Plain in the city

A plain Quaker folk singer with a Juris Doctorate in his back pocket, salt in his blood, and a set of currach oars in the closet, Ulleann Pipes under his arm, guitar on his back, Anglo Irish baggage, wandering through New York City ... in constant amaze. Statement of Faithfulness. As a member of the Quaker Bloggers Ad Hoc Committee I affirm that I will be faithful to the Book of Discipline of my Meeting 15th Street Monthly Meeting of the Religious Society of Friends.

Thursday, November 06, 2008

What are God's Politics?

As a comment to the above photo, I recieved the following and replied as follows...

Bruce Thomas Benda said: Why do WE need to redouble OUR commitment? I thought you all voted for this guy because you thought he has it covered. Even though we don't have a great understanding how. Just the HOPE. Why would God send someone who won't fight for helpless unborn babies or that supports gays or associates with a killer and PLO supporter. Not very Godly. I was just wondering. Nice photo though.

Well, Bruce:
No one has it all covered. As the son of a former coal miner, I hope President Obama will learn that there is no such thing as clean coal, and as a Quaker, I hope he learns that fear and the word enemy are related, and as Jesus reminded us, the way to perfect love is to abandon fear, and stop making war.

But, the world is not about absolutes. When we assign to God our own political beliefs and prejudices, though it might be a wonderful rhetorical device, after all, who can argue with God?! It does put God in a much smaller box than the infinite nature God must choose to be. In short, a God who can be quoted is hardly likely to be God at all.

This does not mean God does not speak to all -- in that still small voice, ever present voice of love. I am not sure that God does not love gay people or the PLO, anymore than God once allowed a world where people of Obama's complexion were once held in slavery. After the events of September 11, an Innu friend of mine sent me a letter reminding me that God sends these things to teach us to fly, not as a punishment.

What we do in the darkness of pain, such as that caused by the struggles of Israelis and Palestinians leads us to love and light, or fear and loss. To respond to the darkness of fear with violence digs the hole of revenge deeper and deeper, no matter which side you feel calls you to justice. War never seems to me to have been an answer, it always seemed to me to have been the problem expressed.

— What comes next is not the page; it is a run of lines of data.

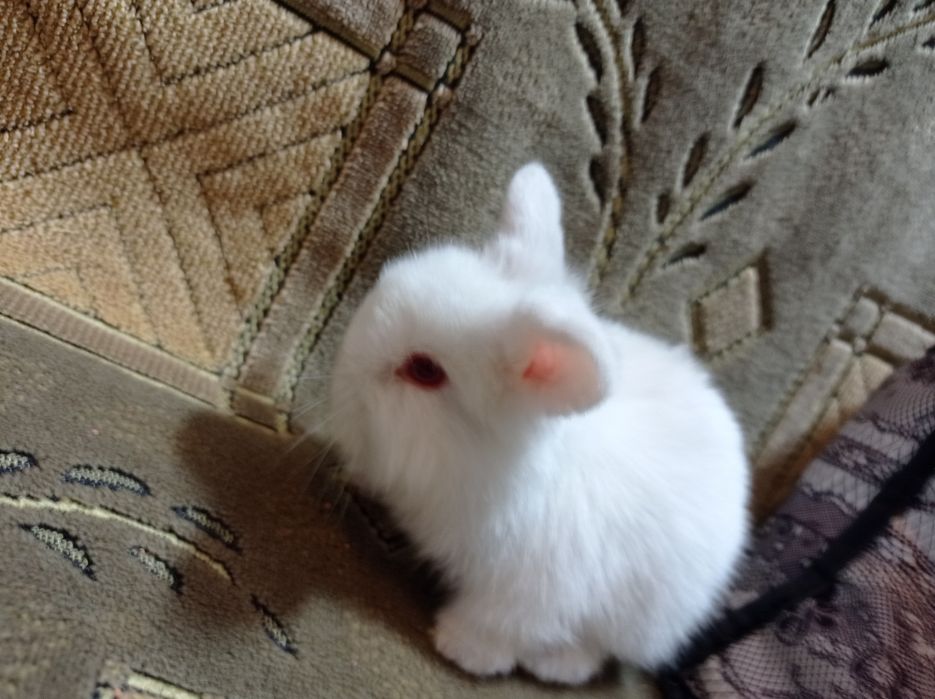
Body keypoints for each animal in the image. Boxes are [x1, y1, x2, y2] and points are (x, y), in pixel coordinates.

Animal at [328, 162, 749, 685]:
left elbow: (500, 624)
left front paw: (461, 647)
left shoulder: (531, 593)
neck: (484, 464)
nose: (342, 379)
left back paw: (558, 665)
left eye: (425, 370)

It is not an easy thing to live our faith, what ever that faith may be. It is not easy to face our fears with love, to grow towards those who cause us pain. Religious faith and politics are remarkably hard to juggle together. We Quakers turned away from that attempt after our failed attempt at a theocratic state, in the Pennsylvania colony. We found that politics is seldom about truth, it is about power.

I am very fond of your photos as well, they share a great deal of light.
Finally, a unified nation, like a unified family of God, does not mean one where we all see things the same, just that we eat at the same table, and feed each other.

In the light of God who loves us all


At 12:31 PM, Blogger Tammy said...

so glad to see that you're posting again. and once again, I'm reading aloud to my husband the things you write. you write in a way that invites discussion; something of a lost art.

At 12:44 PM, Blogger Lorcan said...

Thank'ee Tammy, nice of thee to say. I am taking care of my mother, seven days a week these days, and don't get much time to write. She is a joyous handful.